Lipopolysaccharide (LPS) is a known inducer of numerous pro-inflammatory events including the production of platelet-activating factor (PAF). PAF released in response to LPS is a major contributor to the pathological events associated with endotoxemia. The present study demonstrates that dexmethasone (DEX) inhibited the LPS-induced early plasma PAF raise in a dose- and time-dependent manner. In addition, DEX prevented the subsequent PAF-mediated pathological phenomena such as anaphylactic shock-like symptoms, symptoms of disseminated intravascular coagulation and hemorrhage in renal medullae.
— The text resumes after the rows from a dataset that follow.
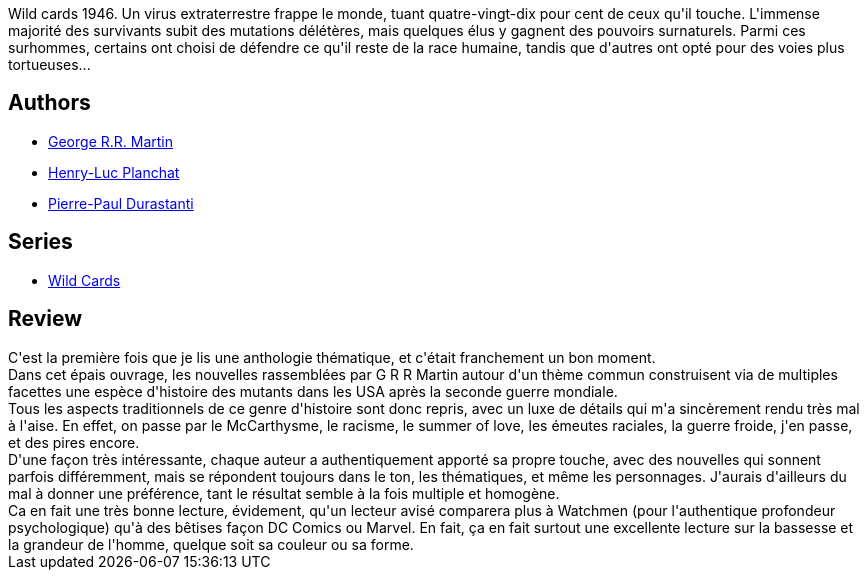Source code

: :jbake-type: post
:jbake-status: published
:jbake-title: Wild Cards (Wild Cards, #1)
:jbake-tags:  complot, histoire, mutant, nouvelles, surhomme,_année_2018,_mois_janv.,_note_4,rayon-imaginaire,read
:jbake-date: 2018-01-08
:jbake-depth: ../../
:jbake-uri: goodreads/books/9782290068632.adoc
:jbake-bigImage: https://i.gr-assets.com/images/S/compressed.photo.goodreads.com/books/1478448169l/32882649._SX98_.jpg
:jbake-smallImage: https://i.gr-assets.com/images/S/compressed.photo.goodreads.com/books/1478448169l/32882649._SY75_.jpg
:jbake-source: https://www.goodreads.com/book/show/32882649
:jbake-style: goodreads goodreads-book

++++
<div class="book-description">
Wild cards 1946. Un virus extraterrestre frappe le monde, tuant quatre-vingt-dix pour cent de ceux qu'il touche. L'immense majorité des survivants subit des mutations délétères, mais quelques élus y gagnent des pouvoirs surnaturels. Parmi ces surhommes, certains ont choisi de défendre ce qu'il reste de la race humaine, tandis que d'autres ont opté pour des voies plus tortueuses...
</div>
++++


## Authors
* link:../authors/346732.html[George R.R. Martin]
* link:../authors/1926948.html[Henry-Luc Planchat]
* link:../authors/419041.html[Pierre-Paul Durastanti]

## Series
* link:../series/Wild_Cards.html[Wild Cards]

## Review

++++
C'est la première fois que je lis une anthologie thématique, et c'était franchement un bon moment.<br/>Dans cet épais ouvrage, les nouvelles rassemblées par G R R Martin autour d'un thème commun construisent via de multiples facettes une espèce d'histoire des mutants dans les USA après la seconde guerre mondiale.<br/>Tous les aspects traditionnels de ce genre d'histoire sont donc repris, avec un luxe de détails qui m'a sincèrement rendu très mal à l'aise. En effet, on passe par le McCarthysme, le racisme, le summer of love, les émeutes raciales, la guerre froide, j'en passe, et des pires encore.<br/>D'une façon très intéressante, chaque auteur a authentiquement apporté sa propre touche, avec des nouvelles qui sonnent parfois différemment, mais se répondent toujours dans le ton, les thématiques, et même les personnages. J'aurais d'ailleurs du mal à donner une préférence, tant le résultat semble à la fois multiple et homogène.<br/>Ca en fait une très bonne lecture, évidement, qu'un lecteur avisé comparera plus à Watchmen (pour l'authentique profondeur psychologique) qu'à des bêtises façon DC Comics ou Marvel. En fait, ça en fait surtout une excellente lecture sur la bassesse et la grandeur de l'homme, quelque soit sa couleur ou sa forme.
++++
DEX or the PAF antagonist BN 50739 significantly inhibited LPS-induced NF-kappaB activation. The inhibition of NF-kappaB activation by DEX was overcome by the injection of exogenous PAF. Administration of PAF or LPS resulted in a rapid loss of IkappaBalpha protein. The LPS-induced degradation of IkappaBalpha was prevented by pretreatment with BN 50739, suggesting that PAF is a critical intermediate in the LPS-triggered degradation of IkappaBalpha protein. DEX prevented the LPS-induced IkappaBalpha degradation, which was also reversed by exogenous PAF. Administration of DEX or BN 50739 caused an increase in cytoplasmic IkappaBalpha level. Our results indicate that DEX inhibits IkappaBalpha degradation and subsequent NF-kappaB activation through blocking the initial release of PAF.